Orpheus hatte das Glück, von einem feinsinnigen und hochtalentierten Künstler wie Apollonios von Rhodos erschaffen zu werden. In der ursprünglichen Mythologie ist er ein angesehenes Mitglied der Argonauten, die seine geliebte Frau vor dem Vergessen retten.
Leider hatte er das Pech, dass seine Geschichte später von Virgil, Plato und Ovid bearbeitet wurde, die daraus nicht nur eine Tragödie machten, in der der Held sich mit den Schrecken der Hölle herumschlagen muss, sondern ihn auch noch als Feigling darstellten, der an Eurydikes Auslöschung schuld ist.

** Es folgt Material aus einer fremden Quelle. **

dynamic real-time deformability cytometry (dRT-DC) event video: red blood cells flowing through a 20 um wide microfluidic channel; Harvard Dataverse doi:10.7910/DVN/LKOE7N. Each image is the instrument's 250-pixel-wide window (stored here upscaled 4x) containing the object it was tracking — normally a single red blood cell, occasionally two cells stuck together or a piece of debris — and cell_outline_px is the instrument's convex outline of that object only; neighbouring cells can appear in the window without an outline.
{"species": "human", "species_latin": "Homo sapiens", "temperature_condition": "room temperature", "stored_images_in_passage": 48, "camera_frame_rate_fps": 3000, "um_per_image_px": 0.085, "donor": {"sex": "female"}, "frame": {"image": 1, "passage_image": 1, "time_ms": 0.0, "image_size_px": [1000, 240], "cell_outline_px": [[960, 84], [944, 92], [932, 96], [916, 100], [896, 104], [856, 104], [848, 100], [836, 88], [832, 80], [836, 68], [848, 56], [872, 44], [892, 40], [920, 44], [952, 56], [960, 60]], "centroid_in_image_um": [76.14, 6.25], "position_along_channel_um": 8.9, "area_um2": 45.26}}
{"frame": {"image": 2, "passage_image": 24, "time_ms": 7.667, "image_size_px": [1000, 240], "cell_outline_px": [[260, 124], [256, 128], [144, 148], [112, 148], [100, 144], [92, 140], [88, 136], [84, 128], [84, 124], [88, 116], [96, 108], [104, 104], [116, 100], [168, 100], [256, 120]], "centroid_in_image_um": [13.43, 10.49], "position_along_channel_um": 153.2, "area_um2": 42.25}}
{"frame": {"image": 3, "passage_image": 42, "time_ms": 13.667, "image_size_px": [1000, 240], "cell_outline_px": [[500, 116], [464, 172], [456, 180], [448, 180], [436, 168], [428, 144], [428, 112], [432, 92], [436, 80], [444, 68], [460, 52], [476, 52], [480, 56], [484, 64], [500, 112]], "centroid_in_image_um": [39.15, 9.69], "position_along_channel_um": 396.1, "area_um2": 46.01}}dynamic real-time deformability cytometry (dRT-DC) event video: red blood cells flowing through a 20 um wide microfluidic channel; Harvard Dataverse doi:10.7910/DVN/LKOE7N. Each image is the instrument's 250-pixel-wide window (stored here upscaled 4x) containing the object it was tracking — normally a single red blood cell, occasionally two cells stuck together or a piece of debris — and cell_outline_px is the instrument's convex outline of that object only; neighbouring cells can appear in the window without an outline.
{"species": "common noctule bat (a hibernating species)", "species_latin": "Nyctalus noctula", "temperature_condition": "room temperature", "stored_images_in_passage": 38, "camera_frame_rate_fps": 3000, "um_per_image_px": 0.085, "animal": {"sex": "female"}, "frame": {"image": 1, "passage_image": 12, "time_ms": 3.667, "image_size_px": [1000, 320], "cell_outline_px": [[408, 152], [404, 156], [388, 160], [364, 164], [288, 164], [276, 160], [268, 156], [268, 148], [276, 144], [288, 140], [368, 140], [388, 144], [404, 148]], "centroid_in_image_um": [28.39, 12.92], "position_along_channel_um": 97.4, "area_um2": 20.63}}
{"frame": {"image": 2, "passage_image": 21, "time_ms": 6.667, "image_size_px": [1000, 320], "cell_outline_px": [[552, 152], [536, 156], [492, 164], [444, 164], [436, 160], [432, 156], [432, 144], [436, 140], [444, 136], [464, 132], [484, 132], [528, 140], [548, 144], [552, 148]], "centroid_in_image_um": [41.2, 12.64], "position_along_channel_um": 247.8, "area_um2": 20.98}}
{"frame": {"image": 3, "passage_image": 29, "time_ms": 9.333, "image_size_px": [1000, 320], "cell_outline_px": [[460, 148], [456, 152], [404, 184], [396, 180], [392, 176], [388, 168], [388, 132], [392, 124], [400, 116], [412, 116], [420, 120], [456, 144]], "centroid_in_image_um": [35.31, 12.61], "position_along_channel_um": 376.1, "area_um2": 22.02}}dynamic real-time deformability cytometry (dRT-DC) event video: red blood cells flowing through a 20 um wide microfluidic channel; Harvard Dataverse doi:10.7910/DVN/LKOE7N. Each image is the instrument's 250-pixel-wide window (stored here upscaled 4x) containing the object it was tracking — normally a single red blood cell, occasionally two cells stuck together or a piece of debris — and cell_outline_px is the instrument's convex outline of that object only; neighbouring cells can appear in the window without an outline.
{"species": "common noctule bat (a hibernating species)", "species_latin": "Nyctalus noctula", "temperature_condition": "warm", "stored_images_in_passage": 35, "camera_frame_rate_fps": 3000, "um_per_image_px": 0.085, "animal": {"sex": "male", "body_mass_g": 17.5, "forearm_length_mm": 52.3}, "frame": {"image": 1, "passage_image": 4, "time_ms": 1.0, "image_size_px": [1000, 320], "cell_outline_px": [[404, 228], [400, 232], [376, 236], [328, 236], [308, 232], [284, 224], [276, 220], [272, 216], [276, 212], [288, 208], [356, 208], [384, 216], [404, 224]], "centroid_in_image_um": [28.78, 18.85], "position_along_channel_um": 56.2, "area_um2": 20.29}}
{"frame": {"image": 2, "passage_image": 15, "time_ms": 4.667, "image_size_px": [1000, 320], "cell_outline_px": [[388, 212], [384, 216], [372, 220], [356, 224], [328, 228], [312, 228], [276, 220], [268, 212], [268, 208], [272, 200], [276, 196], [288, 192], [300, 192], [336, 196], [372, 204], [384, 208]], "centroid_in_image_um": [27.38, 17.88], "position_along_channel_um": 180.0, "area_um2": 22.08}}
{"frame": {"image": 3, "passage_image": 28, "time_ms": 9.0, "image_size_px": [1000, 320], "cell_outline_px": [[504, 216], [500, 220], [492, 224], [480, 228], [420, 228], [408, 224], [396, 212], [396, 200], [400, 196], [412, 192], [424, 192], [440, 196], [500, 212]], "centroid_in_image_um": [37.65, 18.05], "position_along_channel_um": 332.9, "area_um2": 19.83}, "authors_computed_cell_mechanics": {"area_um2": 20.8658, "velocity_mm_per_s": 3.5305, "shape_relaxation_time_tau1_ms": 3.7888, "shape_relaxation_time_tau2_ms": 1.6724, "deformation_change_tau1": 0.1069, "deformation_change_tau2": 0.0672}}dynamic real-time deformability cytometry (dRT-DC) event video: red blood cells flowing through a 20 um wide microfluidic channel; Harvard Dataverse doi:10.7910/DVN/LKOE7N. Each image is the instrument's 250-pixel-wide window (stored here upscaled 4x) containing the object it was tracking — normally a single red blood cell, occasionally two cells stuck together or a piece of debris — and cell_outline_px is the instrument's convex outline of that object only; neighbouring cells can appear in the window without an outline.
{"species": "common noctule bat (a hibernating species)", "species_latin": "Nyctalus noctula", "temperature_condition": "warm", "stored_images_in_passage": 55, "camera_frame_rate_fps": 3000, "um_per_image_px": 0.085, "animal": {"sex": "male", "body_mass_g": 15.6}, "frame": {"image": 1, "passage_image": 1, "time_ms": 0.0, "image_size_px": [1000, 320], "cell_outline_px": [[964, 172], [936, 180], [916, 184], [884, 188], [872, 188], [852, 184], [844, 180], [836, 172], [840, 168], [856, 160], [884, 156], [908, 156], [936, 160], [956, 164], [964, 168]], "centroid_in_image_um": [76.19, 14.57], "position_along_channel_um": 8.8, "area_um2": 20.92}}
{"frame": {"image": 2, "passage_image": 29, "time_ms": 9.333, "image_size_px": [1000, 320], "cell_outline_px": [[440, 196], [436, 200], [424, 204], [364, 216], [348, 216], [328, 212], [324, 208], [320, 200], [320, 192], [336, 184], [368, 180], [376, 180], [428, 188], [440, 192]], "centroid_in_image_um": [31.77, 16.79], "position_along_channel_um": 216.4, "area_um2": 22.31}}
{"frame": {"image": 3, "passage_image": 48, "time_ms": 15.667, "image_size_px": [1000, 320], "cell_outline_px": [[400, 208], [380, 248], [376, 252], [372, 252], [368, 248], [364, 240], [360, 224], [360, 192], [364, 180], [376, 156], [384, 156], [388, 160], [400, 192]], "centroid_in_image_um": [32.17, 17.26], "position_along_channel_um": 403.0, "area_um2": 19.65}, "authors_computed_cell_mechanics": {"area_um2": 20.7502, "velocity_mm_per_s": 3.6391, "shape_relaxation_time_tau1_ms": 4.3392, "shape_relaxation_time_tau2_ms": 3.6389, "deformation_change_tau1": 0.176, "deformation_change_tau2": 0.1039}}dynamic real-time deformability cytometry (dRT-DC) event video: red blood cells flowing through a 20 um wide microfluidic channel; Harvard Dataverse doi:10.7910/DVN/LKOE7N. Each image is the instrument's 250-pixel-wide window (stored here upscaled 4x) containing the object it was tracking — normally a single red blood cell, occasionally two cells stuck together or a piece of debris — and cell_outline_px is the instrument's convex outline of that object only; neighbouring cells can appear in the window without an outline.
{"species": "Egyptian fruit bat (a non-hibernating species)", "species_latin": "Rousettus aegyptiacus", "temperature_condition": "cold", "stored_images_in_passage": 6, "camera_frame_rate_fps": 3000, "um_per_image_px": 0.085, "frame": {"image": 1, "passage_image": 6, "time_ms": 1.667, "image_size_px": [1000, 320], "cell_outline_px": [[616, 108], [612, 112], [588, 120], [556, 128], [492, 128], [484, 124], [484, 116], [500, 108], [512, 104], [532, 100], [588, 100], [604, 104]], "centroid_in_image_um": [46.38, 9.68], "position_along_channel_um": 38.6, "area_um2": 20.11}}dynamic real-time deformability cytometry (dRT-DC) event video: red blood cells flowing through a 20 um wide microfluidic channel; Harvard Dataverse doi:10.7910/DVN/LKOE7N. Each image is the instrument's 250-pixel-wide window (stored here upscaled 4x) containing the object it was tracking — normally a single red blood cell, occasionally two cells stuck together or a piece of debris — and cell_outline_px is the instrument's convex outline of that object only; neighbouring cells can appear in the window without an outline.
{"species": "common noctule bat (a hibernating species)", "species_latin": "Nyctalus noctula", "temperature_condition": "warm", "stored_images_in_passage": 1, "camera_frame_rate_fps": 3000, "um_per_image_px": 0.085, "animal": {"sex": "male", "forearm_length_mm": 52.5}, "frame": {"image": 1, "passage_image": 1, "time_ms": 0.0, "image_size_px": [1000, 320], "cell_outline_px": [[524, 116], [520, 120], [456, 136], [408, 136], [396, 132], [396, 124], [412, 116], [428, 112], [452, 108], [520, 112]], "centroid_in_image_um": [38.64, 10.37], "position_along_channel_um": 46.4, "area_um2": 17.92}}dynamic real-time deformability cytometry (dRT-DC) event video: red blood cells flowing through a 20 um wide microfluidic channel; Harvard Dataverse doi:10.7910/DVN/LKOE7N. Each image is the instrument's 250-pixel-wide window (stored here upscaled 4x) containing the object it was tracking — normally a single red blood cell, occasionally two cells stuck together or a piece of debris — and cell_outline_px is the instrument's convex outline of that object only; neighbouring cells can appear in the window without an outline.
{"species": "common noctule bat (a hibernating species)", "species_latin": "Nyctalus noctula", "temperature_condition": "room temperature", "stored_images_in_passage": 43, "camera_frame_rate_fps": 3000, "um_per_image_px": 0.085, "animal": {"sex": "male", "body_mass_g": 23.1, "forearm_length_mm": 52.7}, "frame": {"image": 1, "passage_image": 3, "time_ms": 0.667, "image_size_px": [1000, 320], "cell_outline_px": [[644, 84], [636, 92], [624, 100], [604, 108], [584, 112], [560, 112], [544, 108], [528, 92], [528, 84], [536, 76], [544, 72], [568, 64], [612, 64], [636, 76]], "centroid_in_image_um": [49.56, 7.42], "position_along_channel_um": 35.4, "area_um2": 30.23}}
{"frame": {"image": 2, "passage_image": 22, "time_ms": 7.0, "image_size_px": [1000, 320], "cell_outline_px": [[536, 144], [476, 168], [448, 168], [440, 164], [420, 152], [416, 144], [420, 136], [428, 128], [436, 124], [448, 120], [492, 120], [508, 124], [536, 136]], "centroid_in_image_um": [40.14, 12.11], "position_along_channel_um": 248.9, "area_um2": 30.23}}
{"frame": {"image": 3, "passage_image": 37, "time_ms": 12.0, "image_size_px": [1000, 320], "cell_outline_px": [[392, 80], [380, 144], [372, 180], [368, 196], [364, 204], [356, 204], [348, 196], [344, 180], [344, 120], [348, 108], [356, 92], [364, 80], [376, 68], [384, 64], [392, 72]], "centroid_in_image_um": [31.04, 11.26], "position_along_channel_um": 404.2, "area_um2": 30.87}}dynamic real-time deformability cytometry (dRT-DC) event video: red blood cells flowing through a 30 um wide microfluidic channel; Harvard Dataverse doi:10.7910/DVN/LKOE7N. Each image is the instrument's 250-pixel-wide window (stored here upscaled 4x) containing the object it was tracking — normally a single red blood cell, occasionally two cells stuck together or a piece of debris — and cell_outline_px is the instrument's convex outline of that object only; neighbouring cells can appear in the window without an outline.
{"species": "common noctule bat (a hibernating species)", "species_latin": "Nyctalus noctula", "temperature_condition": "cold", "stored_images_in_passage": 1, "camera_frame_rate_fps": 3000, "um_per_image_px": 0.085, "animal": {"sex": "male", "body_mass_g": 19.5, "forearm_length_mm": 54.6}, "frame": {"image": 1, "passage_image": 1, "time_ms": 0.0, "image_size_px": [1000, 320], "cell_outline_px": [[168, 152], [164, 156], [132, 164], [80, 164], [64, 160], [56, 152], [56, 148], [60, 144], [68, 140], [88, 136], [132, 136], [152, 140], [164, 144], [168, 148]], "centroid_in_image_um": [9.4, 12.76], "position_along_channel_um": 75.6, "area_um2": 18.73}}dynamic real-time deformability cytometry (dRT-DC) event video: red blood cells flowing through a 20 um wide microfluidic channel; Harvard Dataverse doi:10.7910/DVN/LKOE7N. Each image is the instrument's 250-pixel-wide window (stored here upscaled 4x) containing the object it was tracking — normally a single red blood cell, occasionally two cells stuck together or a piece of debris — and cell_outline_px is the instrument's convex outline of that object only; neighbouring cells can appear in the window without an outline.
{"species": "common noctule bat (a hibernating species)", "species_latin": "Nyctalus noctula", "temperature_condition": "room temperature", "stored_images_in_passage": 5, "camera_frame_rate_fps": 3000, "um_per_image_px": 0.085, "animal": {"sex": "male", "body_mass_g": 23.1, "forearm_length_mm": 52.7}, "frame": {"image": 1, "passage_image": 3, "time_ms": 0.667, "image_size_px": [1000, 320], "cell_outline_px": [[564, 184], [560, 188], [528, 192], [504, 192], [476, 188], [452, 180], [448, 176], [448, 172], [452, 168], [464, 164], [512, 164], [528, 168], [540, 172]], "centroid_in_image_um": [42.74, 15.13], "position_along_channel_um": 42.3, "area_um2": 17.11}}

Weil seine Liebe nicht wahrhaftig war, wurde Orpheus von den unberechenbaren Göttern bestraft.
In meiner Unterwelt durchstreife ich die Schatten und düsteren Ecken der Katakomben des Krankenhauses und frage mich, ob je ein Sterblicher mutig die Urteile der Götter ertrug, die ja die Ewigkeit auf ihrer Seite haben, um ausgiebig das Für und Wider einer endgültigen Selbstaufopferung zu diskutieren.
Später beim Abendessen mit einem guten Glas Rotwein bemühe ich mich, die Feinheiten herauszukitzeln.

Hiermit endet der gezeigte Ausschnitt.